Abstract
Introduction
Risk stratification in heart failure with preserved ejection fraction (HFpEF) remains inconsistent in routine care despite multiple prognostic scores. Key controversies persist. One concerns broad, clinically derived scores versus pathophysiology-grounded tools, including diagnostic frameworks used pragmatically for prognostication. Another concern is the distinction between static baseline risk and dynamic risk states that change across hospitalization and follow-up.
Methods
We performed a narrative, comparative synthesis of clinician-usable prognostic instruments in HFpEF across conceptual domains and care settings. We extracted study context, endpoints, follow-up, and performance metrics. We emphasized feasibility and clinical interpretability.
Results
Across studies, discrimination of baseline-only clinical instruments is generally moderate. Performance is often higher for tools that reflect congestion and physiological changes, particularly when reassessed at clinically meaningful time points. Discharge lung ultrasound B-lines, reflecting residual pulmonary congestion, frequently predict early post-discharge events.
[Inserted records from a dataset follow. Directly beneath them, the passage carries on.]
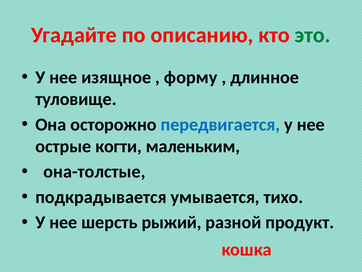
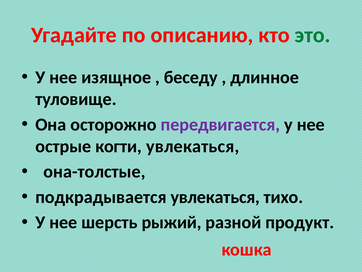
форму: форму -> беседу
передвигается colour: blue -> purple
когти маленьким: маленьким -> увлекаться
подкрадывается умывается: умывается -> увлекаться
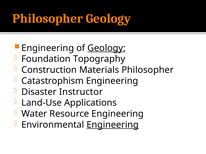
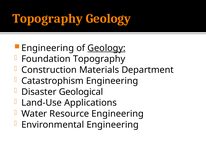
Philosopher at (48, 19): Philosopher -> Topography
Materials Philosopher: Philosopher -> Department
Instructor: Instructor -> Geological
Engineering at (113, 125) underline: present -> none
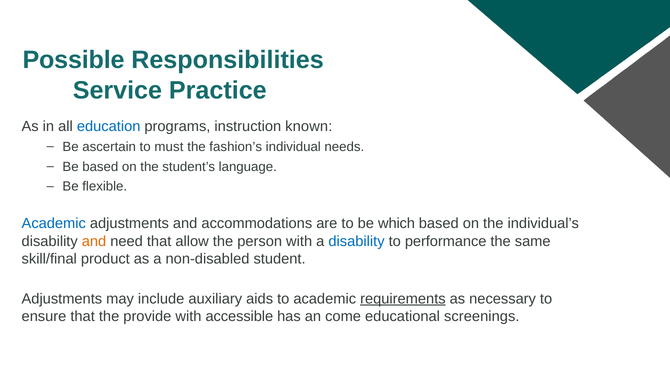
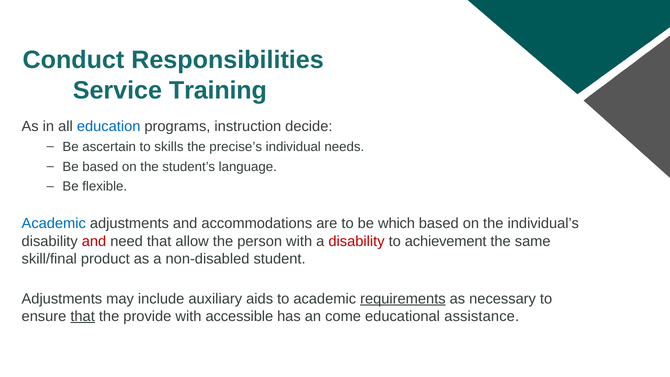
Possible: Possible -> Conduct
Practice: Practice -> Training
known: known -> decide
must: must -> skills
fashion’s: fashion’s -> precise’s
and at (94, 241) colour: orange -> red
disability at (357, 241) colour: blue -> red
performance: performance -> achievement
that at (83, 316) underline: none -> present
screenings: screenings -> assistance
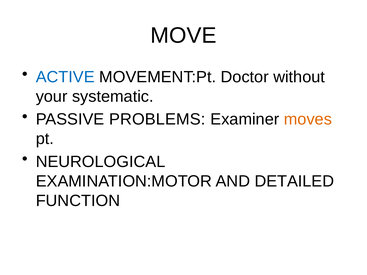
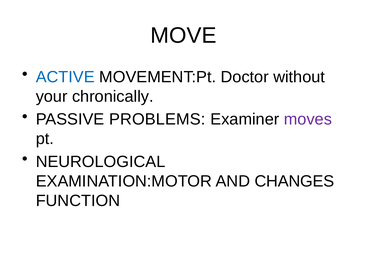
systematic: systematic -> chronically
moves colour: orange -> purple
DETAILED: DETAILED -> CHANGES
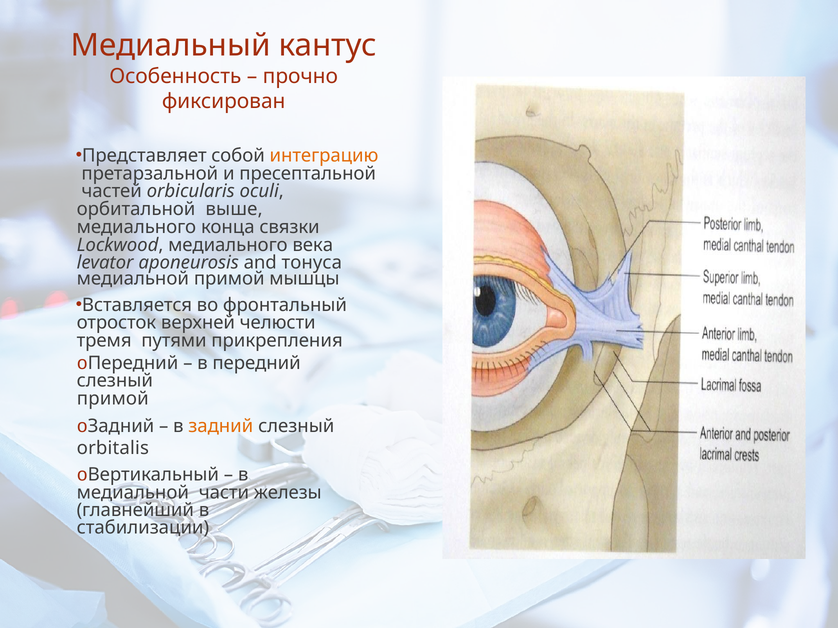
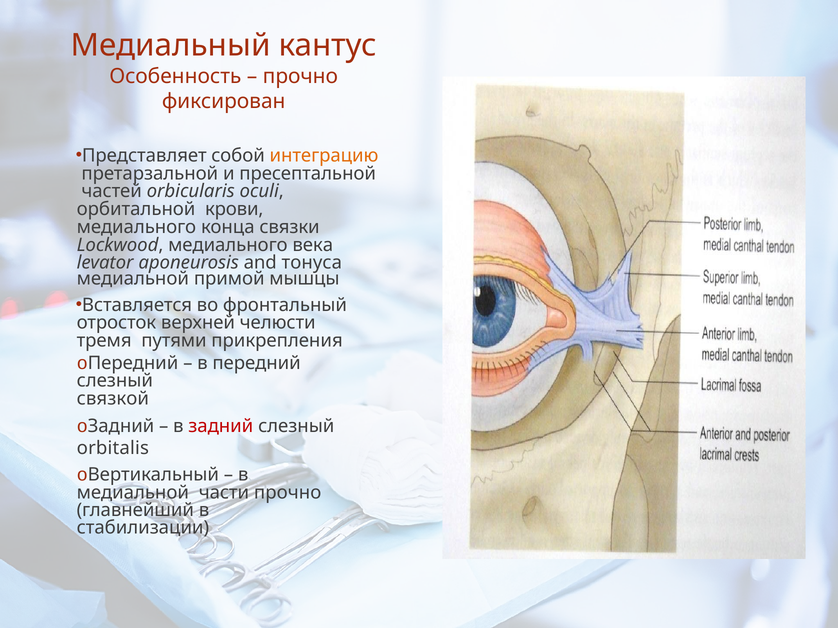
выше: выше -> крови
примой at (113, 399): примой -> связкой
задний colour: orange -> red
части железы: железы -> прочно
Immuno-nutritional indices derived from routine laboratory tests provide a complementary prognostic signal, especially in older or recently hospitalized patients. Serial trajectories appear more informative than single measurements. Patient-reported health adds independent prognostic information and supports risk communication. Diagnostic frameworks can stratify risk when constituent data are available, and phenotype distributions are compatible, but transportability and calibration remain recurrent limitations.
Conclusion
HFpEF prognostication is best supported by a layered, phenotype-aware strategy. This approach integrates global clinical risk, selected biomarkers, discharge congestion assessment, and serial reassessment, rather than relying on a single score.